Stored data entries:
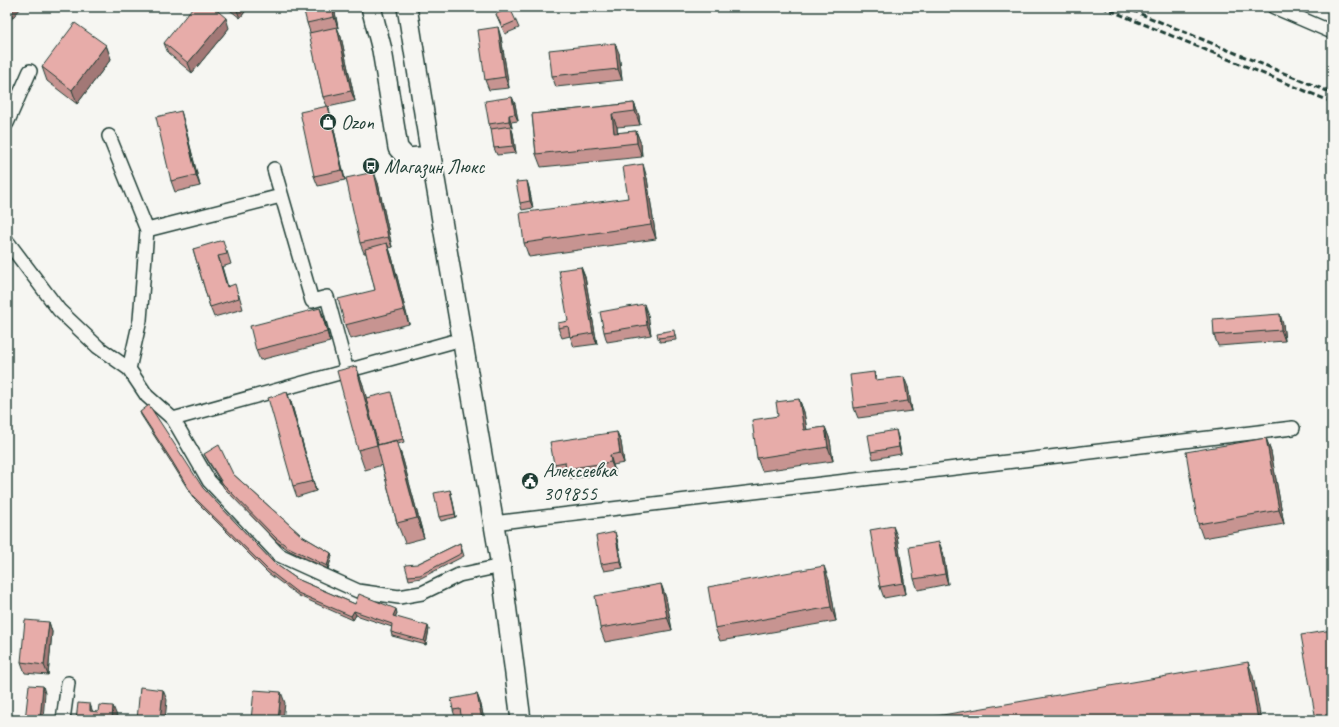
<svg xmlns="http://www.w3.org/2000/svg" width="1339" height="727" font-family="Caveat,sans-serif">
	<rect width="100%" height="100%" fill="#f6f6f2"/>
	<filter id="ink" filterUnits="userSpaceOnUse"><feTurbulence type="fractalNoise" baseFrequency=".025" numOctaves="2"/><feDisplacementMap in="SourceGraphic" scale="8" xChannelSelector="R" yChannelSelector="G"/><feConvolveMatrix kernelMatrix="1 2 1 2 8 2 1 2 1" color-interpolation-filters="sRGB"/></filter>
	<g filter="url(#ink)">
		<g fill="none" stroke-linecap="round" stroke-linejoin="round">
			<g stroke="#1f3d34" stroke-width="16">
				<path id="minor" d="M1274,7L1332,32
					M7,123L30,71
					M109,136L147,230L140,320L129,369
					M274,169L312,301L327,297L347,371
					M147,230L281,196
					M7,241L59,310L98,347L129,369L147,396L173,419L209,481L279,555L358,591L399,597L422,593L459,575L501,566
					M173,419L462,339
					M493,523L1293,428
					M63,720L68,683"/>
			</g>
			<g stroke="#1f3d34" stroke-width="22">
				<path id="secondary" d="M371,7L382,50L398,148L407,158L431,156
					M407,7L431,156L501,566L521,720"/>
			</g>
			<use href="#minor" stroke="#f6f6f2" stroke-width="13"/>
			<use href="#secondary" stroke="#f6f6f2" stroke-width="19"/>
			<path stroke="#1f3d34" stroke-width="3" stroke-dasharray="6 3" stroke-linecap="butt" d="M1102,7L1332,102
				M1124,7L1332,93"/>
		</g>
		<path fill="#c79491" stroke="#1f3d34" d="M226,7H249L240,18Z
			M334,7L338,28H337L341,37L355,101L328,107L331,116L345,180L318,186L314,176L327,106L323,97L310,32L307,23Z
			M496,14L516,21L519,28L505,34Z
			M229,28L192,73L168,53L164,43Z
			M501,37L509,88L489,90L485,80Z
			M106,45L111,59L77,104L47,81L42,67Z
			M619,53L622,80L556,87L552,76Z
			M512,97L515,104L518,121L511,122L512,128H511L513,133L516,153L497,155L494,148L492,131L489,124Z
			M634,103L639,116L640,125L617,127V133L636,131L641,144L642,157L541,167L536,154L532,114Z
			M184,122L200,186L175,192L171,181Z
			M647,178L656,239L529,257L524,243L628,198Z
			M527,181L529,188L533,208L522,210L520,203Z
			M378,183L392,247L389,248L392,257L409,324L350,339L345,325L375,290L366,253H364L360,243Z
			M193,249L227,251L231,264L222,267L227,286L239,295L243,309L214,317L210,307Z
			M581,267L585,277L597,344L574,347L570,336L562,338L558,328L568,321Z
			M320,308L324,318L330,342L260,360L256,350Z
			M648,315L651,335L607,342L604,332Z
			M1283,324L1285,341L1218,346L1214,335Z
			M675,334L676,340L660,342L658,338Z
			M356,366L363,385L366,398L392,395L404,442L398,444L403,460L424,538L405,543L397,523L382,465L365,470L358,450Z
			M874,372L877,380L908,387L912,411L858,418L854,408Z
			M799,399L804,412L807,430L825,427L830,440L833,461L762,471L757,458L778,416Z
			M291,402L316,491L297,497L293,486Z
			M140,412L203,488L274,563L297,579L355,604L397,613L395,617L429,629L426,645L392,636L391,632L392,627L356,615L353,620L299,596L268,573L194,499L173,465L141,415Z
			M617,432L621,442L624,463L613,465L615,472L570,479L567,473L558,474L554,464Z
			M898,437L901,454L873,459L871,452Z
			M1266,438L1271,452L1284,524L1203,538L1198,524Z
			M204,454L233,474L302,536L331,553L332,556L328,569L290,551L277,542L224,488L206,458Z
			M451,493L456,517L441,521L439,517Z
			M897,536L906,594L884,598L880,587Z
			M617,539L623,568L604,571L601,564Z
			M460,543L464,556L421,578L409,580L408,576L417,564Z
			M943,552L948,584L918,590L914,579Z
			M829,580L836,621L720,641L715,628Z
			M661,584L666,598L672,630L605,642L600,628Z
			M49,622L52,632L48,675L25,673L21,662Z
			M477,694L481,705L484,720H456L453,710Z"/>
		<path fill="#a27876" stroke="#1f3d34" d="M7,7H22L7,24Z
			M236,7H249L240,18L236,8Z
			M332,7H334L338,28L334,17Z
			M226,18L229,28L192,73L188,63Z
			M337,27L341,37L355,101L351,91Z
			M498,27L501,37L509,88L505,77Z
			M615,43L619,53L622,80L618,69Z
			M106,45L111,59L77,104L72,90Z
			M512,97L515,104L518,121L515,114Z
			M634,103L639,116L640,125L635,111Z
			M328,106L331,116L345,180L342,170Z
			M181,111L184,122L200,186L196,175Z
			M612,114L617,127L619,145L614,133Z
			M509,115L511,122L512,128L509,121Z
			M511,126L513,133L516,153L513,146Z
			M636,131L641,144L642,157L637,143Z
			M643,164L647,178L656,239L651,225Z
			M374,172L378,183L392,247L388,237Z
			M527,181L529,188L533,208L530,201Z
			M387,243L392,257L409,324L404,310Z
			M218,256L222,267L231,297L227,287Z
			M581,267L585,277L597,344L593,333Z
			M644,304L648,315L651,335L647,325Z
			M320,308L324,318L330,342L327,332Z
			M1280,314L1283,324L1285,341L1281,330Z
			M356,366L363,385L379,445H377Z
			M874,372L878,382L875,380Z
			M904,377L908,387L912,411L908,401Z
			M287,392L291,402L316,491L313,481Z
			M799,399L804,412L809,444L804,430Z
			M825,427L830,440L833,461L828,447Z
			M896,430L898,437L901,454L899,447Z
			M617,432L621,442L624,463L620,453Z
			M1266,438L1271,452L1284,524L1279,510Z
			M396,440L403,460L424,538L417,518Z
			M610,455L613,465L615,472L611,462Z
			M450,490L451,493L456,517L455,514Z
			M893,526L897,536L906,594L903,583Z
			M615,532L617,539L623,568L620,561Z
			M939,542L943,552L948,584L945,574Z
			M331,553L332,556L328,569L327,566Z
			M824,566L829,580L836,621L831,607Z
			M661,584L666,598L672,630L667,617Z
			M396,609L397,613L394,620L393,616Z
			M354,611L356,615L353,620L351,616Z
			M49,622L52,632L48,675L44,665Z
			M428,626L429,629L426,645L424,641Z
			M1248,662L1253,676L1261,720H1258Z
			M43,686L45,693L43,720H40Z
			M163,690L167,700L165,720H160Z
			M281,692L285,703L283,720H278Z
			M477,694L481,705L484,720H482Z
			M90,704L94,715L90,711Z
			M113,706L117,716L116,720H112Z"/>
		<path fill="#e7aca9" stroke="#1f3d34" d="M193,7H213L226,18L188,63L164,43Z
			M303,7H332L334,17L307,23Z
			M510,8L516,21L502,27L496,14Z
			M75,23L106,45L72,90L42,67Z
			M337,27L351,91L323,97L309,33Z
			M498,27L505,77L485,80L478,30Z
			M615,43L618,69L552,76L549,50Z
			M512,97L515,114L509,115V121L489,124L485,101Z
			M634,103L635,111L612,114L614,133L636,131L637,143L536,154L532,114Z
			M328,106L342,170L314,176L300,112Z
			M181,111L196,175L171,181L156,117Z
			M511,126L513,146L494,148L491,129Z
			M643,164L651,225L524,243L520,213L628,198L623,167Z
			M374,172L388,237L360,243L346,178Z
			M527,181L530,201L520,203L516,182Z
			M223,240L227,254L218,256L227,287L235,284L239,298L210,307L193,249Z
			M387,243L404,310L345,325L338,299L375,290L365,249Z
			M581,267L593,333L570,337L568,326L558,328V323L568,321L559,270Z
			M644,304L647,325L604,332L600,312Z
			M320,308L327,332L256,350L250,326Z
			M1280,314L1281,330L1214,335L1213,319Z
			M674,330L675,336L658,338L657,333Z
			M356,366L377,445L358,450L337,371Z
			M874,372L875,380L904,377L908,401L854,408L850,375Z
			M287,392L313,481L293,486L268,398Z
			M391,392L403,439L378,445L366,398Z
			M799,399L804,430L825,427L828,447L757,458L752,420L778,416L776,402Z
			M149,405L203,488L274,563L297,579L355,604L359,594L396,609L393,616L428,626L424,641L391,632L392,624L354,611L351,616L298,593L267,569L193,496L172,461L140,412Z
			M896,430L899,447L871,452L868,435Z
			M617,432L620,453L610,455L611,462L566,469L565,462L554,464L550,442Z
			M1266,438L1279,510L1198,524L1186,452Z
			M396,440L417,518L397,523L377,445Z
			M219,445L233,474L302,536L331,553L327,566L288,547L276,538L223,484L204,454Z
			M450,490L455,514L439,517L434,493Z
			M893,526L903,583L880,587L870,530Z
			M615,532L620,561L601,564L596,536Z
			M939,542L945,574L914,579L909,547Z
			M460,543L462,553L420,575L408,576L405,565L417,564Z
			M824,566L831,607L715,628L708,587Z
			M661,584L667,617L600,628L595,596Z
			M25,620L49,622L44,665L21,662Z
			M1332,630V720H1316L1301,635Z
			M1248,662L1258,720H914Z
			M29,685L43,686L40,720H25Z
			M140,687L163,690L160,720H137Z
			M254,690L281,692L278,720H251Z
			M477,694L482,720H462L460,709L453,710L451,699Z
			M78,703L90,704V711L98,712L99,705L113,706L112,720H76Z"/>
	</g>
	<defs>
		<g id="shop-disc" transform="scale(0.9)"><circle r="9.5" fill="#1f3d34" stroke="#f6f6f2"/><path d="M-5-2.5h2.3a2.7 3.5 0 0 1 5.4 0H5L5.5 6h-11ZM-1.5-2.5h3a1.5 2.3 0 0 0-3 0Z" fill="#fff"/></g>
		<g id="bus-disc" transform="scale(0.9)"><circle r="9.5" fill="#1f3d34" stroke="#f6f6f2"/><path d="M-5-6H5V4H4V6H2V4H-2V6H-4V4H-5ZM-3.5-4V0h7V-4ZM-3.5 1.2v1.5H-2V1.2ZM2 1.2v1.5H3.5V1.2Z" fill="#fff"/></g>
		<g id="civic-disc" transform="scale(0.9)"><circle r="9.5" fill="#1f3d34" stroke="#f6f6f2"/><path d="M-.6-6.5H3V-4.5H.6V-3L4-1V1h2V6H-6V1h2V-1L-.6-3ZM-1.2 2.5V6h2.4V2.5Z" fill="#fff"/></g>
	</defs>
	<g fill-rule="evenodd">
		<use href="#shop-disc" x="328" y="122"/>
		<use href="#bus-disc" x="371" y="166"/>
		<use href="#civic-disc" x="530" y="481"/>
	</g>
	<g text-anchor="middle" stroke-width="4" stroke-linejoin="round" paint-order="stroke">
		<g font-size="20" fill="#1f3d34" stroke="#f6f6f2" text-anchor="start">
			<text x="341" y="129">Ozon</text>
			<text x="384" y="173">Магазин Люкс</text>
			<text x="543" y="477">Алексеевка<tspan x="543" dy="23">309855</tspan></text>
		</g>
	</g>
	<rect width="1339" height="727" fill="none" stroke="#f6f6f2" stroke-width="24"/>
	<rect x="12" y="12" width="1315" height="703" fill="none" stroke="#1f3d34" stroke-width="1.5" filter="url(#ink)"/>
</svg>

DESCRIPTION OF THE TASK -
Across the entries, each line containing the word "anchor" is to be counted once; the total alone is to be given.

ANSWER BOX -
2